Engineers grow carbon nanotube “forests” in high-temperature furnaces, but the forces involved are unpredictable and mostly left to chance.
A new study suggests there’s a way to predict how the structures, which are much smaller than the width of a human hair, form. Knowing this could make it possible to use them in a wide range of products—from baseball bats to body armor.
Forests of carbon nanotubes (CNTs) are held together by an adhesive force known as the van der Waals force. They’re categorized based on their rigidity or how they are aligned.
For example, if CNTs are dense and well aligned, the material tends to be more rigid and can be useful for electrical and mechanical applications. If CNTs are disorganized, they tend to be softer and have entirely different sets of properties.
“Scientists are still learning how carbon nanotube arrays form,” says Matt Maschmann, assistant professor of mechanical and aerospace engineering at the University of Missouri. “As they grow in relatively dense populations, mechanical forces combine them into vertically oriented assemblies known as forests or arrays.
“The complex structures they form help dictate the properties the CNT forests possess. We’re working to identify the mechanisms behind how those forests form, how to control their formation, and thus dictate future uses for CNTs.”

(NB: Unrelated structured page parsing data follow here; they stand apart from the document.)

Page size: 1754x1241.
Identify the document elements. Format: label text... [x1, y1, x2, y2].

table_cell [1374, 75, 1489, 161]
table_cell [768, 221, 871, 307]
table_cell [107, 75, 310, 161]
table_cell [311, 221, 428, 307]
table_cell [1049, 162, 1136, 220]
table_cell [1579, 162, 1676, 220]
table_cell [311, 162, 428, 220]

Currently, most models that examine CNT forests analyze what happens when you compress them or test their thermal or conductivity properties after they’ve formed. However, these models do not take into account the process by which that particular forest was created and struggle to capture realistic CNT forest structure.
Experiments conducted in Maschmann’s lab will help scientists understand the process and ultimately help control it, allowing engineers to create nanotube forests with desired mechanical, thermal, and electrical properties. He uses modeling to map how nanotubes grow into particular types of forests before attempting to test their resulting properties.
“The advantage of this approach is that we can map how different synthesis parameters, such as temperature and catalyst particle size, influence how nanotubes form while simultaneously testing the resulting CNT forests for how they will behave in one comprehensive simulation,” Maschmann says.
“I am very encouraged that the model successfully predicts how they are formed and their mechanical behaviors. Knowing how nanotubes are organized and behave will help engineers better integrate CNTs in practical, everyday applications.”
The study will be published in the upcoming edition of the journal Carbon.